▸ **EXERCISE GOAL**
Exclude all pictures, then copy each of the records exactly as written.

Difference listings
● ● ● ● ●

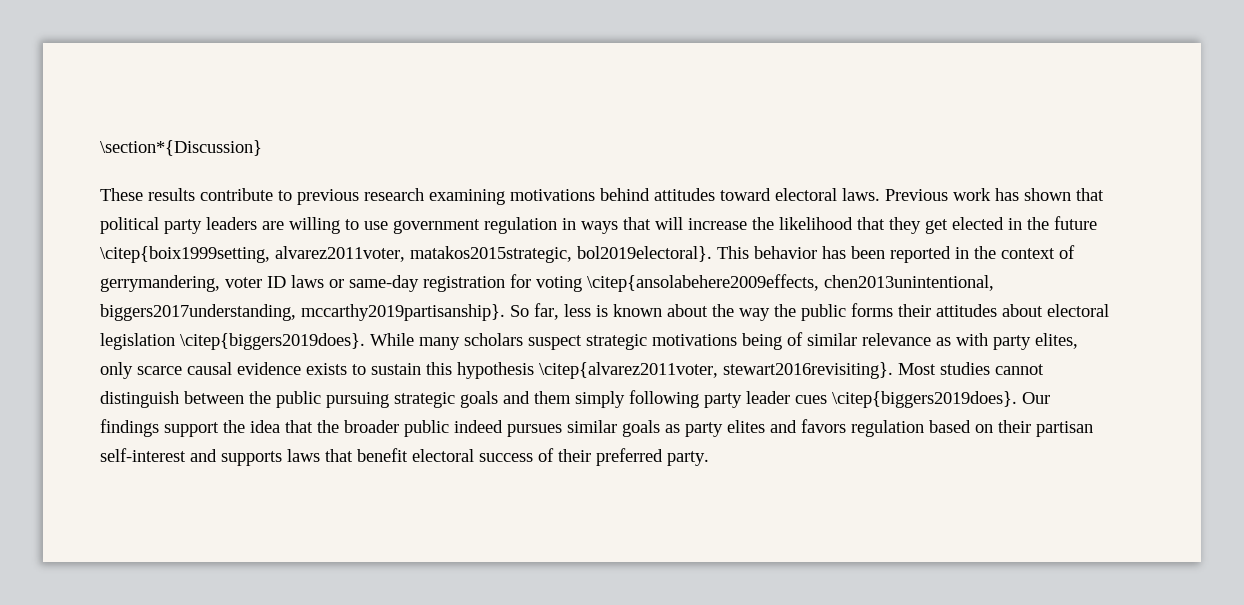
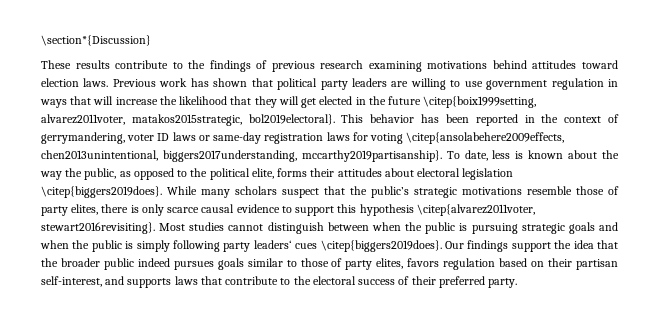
(292, 195) none -> [188,60,268,72] the findings of
[775,188,837,201] electoral -> [41,78,79,87] election
(921, 225) none -> [278,96,299,105] will
(505, 284) none -> [326,132,350,141] laws
[510,303,559,320] So far, -> [446,150,488,161] To date,
[801,304,846,321] public -> [84,168,274,180] public, as opposed to the political elite,
[586,332,1078,350] strategic motivations being of similar relevance as with party elites, -> [324,186,619,198] [41,204,139,216] that the public’s strategic motivations resemble those of party elites, there is
[306,363,421,375] exists to sustain -> [281,206,335,216] to support
[249,391,321,408] the public -> [371,222,468,234] when the public is
[534,391,571,404] them -> [40,240,134,252] when the public is
[746,391,790,404] leader -> [253,240,292,249] leaders‘
[567,420,797,437] similar goals as party elites and -> [217,258,404,270] goals similar to those of party elites,
[100,448,186,462] self-interest -> [41,276,102,287] self-interest,
[357,448,408,462] benefit -> [225,276,311,285] contribute to the

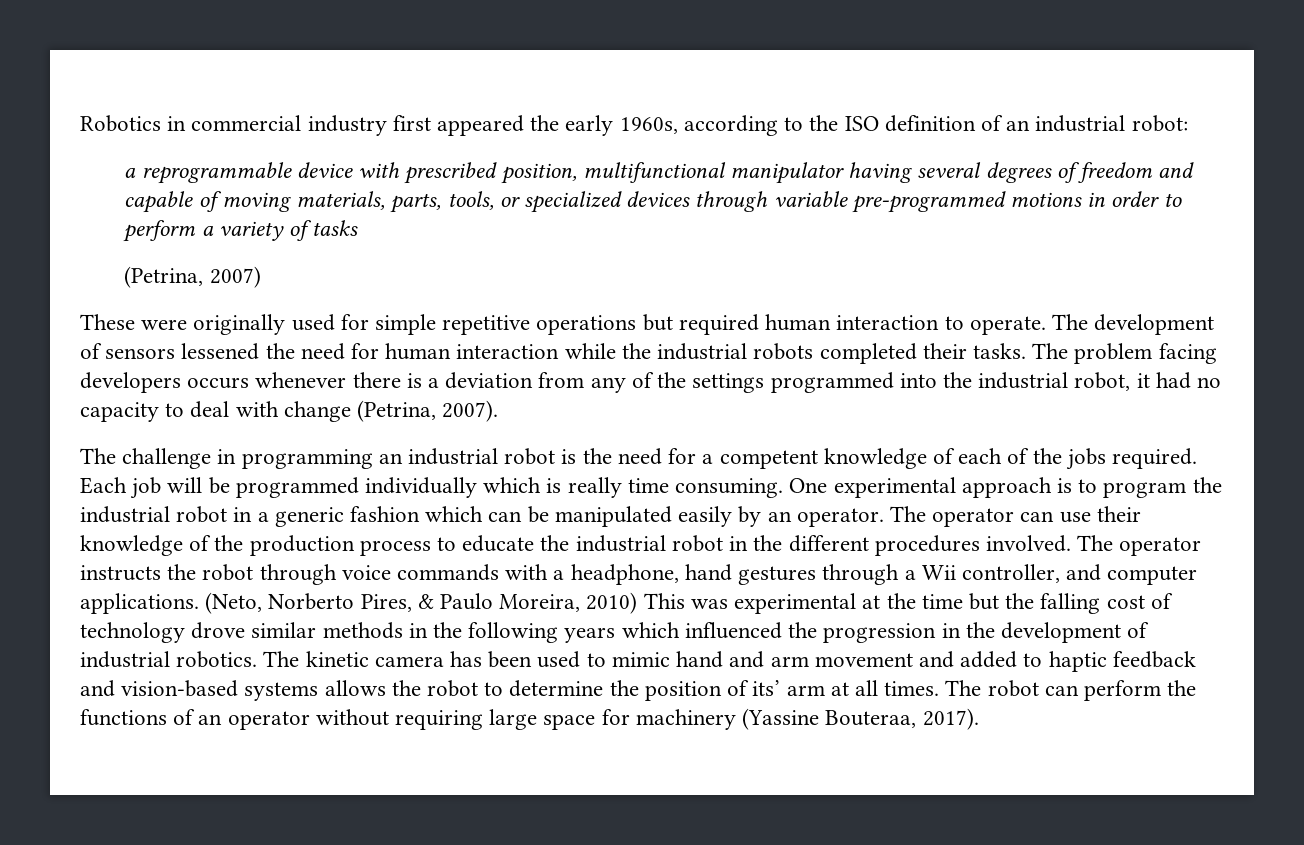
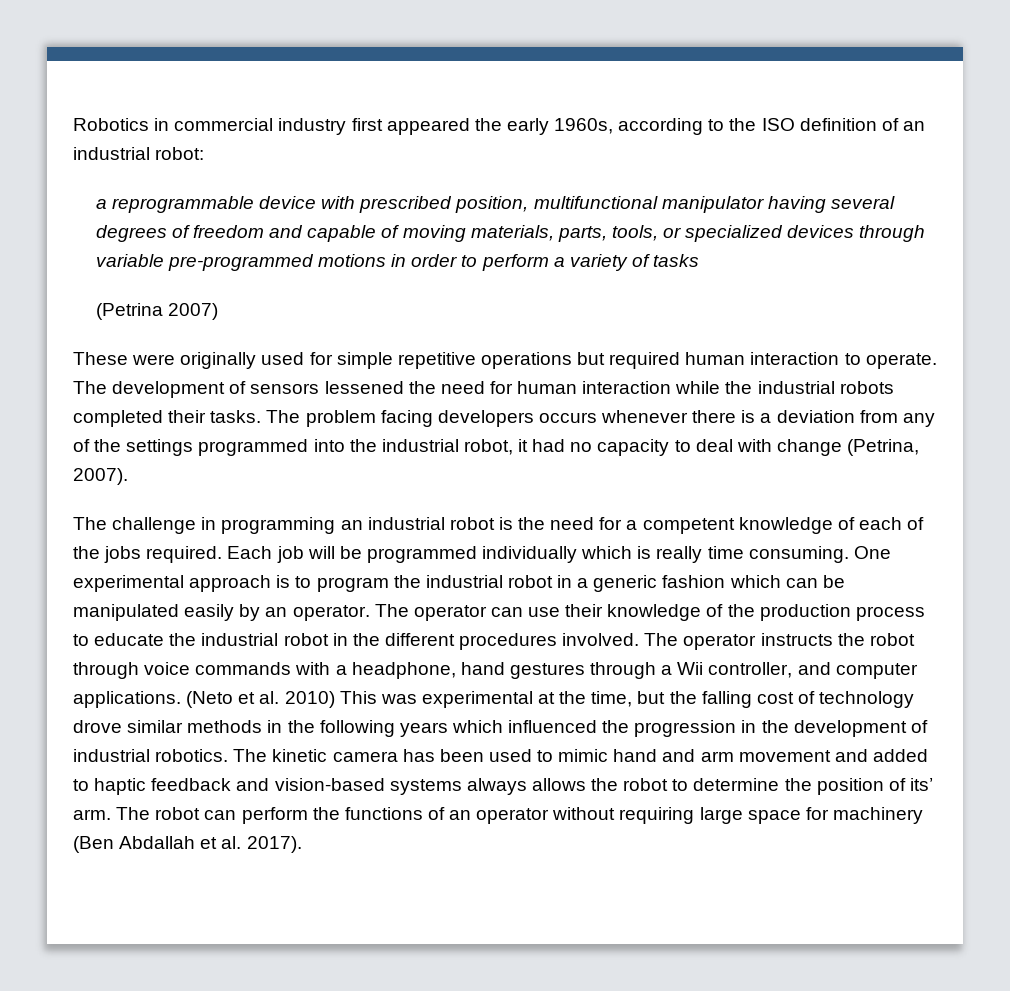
[124,266,204,288] (Petrina, -> [95,303,163,320] (Petrina
[205,592,581,614] (Neto, Norberto Pires, & Paulo Moreira, -> [186,691,280,708] (Neto et al.
[921,594,963,609] time -> [591,691,633,707] time,
(319, 691) none -> [466,778,527,795] always
[786,680,940,696] arm at all times. -> [73,809,111,820] arm.
[742,708,917,730] (Yassine Bouteraa, -> [73,836,242,853] (Ben Abdallah et al.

● ● ● ● ●

▸ **EXERCISE RESPONSE**
(292, 195) none -> [188,60,268,72] the findings of
[775,188,837,201] electoral -> [41,78,79,87] election
(921, 225) none -> [278,96,299,105] will
(505, 284) none -> [326,132,350,141] laws
[510,303,559,320] So far, -> [446,150,488,161] To date,
[801,304,846,321] public -> [84,168,274,180] public, as opposed to the political elite,
[586,332,1078,350] strategic motivations being of similar relevance as with party elites, -> [324,186,619,198] [41,204,139,216] that the public’s strategic motivations resemble those of party elites, there is
[306,363,421,375] exists to sustain -> [281,206,335,216] to support
[249,391,321,408] the public -> [371,222,468,234] when the public is
[534,391,571,404] them -> [40,240,134,252] when the public is
[746,391,790,404] leader -> [253,240,292,249] leaders‘
[567,420,797,437] similar goals as party elites and -> [217,258,404,270] goals similar to those of party elites,
[100,448,186,462] self-interest -> [41,276,102,287] self-interest,
[357,448,408,462] benefit -> [225,276,311,285] contribute to the

[124,266,204,288] (Petrina, -> [95,303,163,320] (Petrina
[205,592,581,614] (Neto, Norberto Pires, & Paulo Moreira, -> [186,691,280,708] (Neto et al.
[921,594,963,609] time -> [591,691,633,707] time,
(319, 691) none -> [466,778,527,795] always
[786,680,940,696] arm at all times. -> [73,809,111,820] arm.
[742,708,917,730] (Yassine Bouteraa, -> [73,836,242,853] (Ben Abdallah et al.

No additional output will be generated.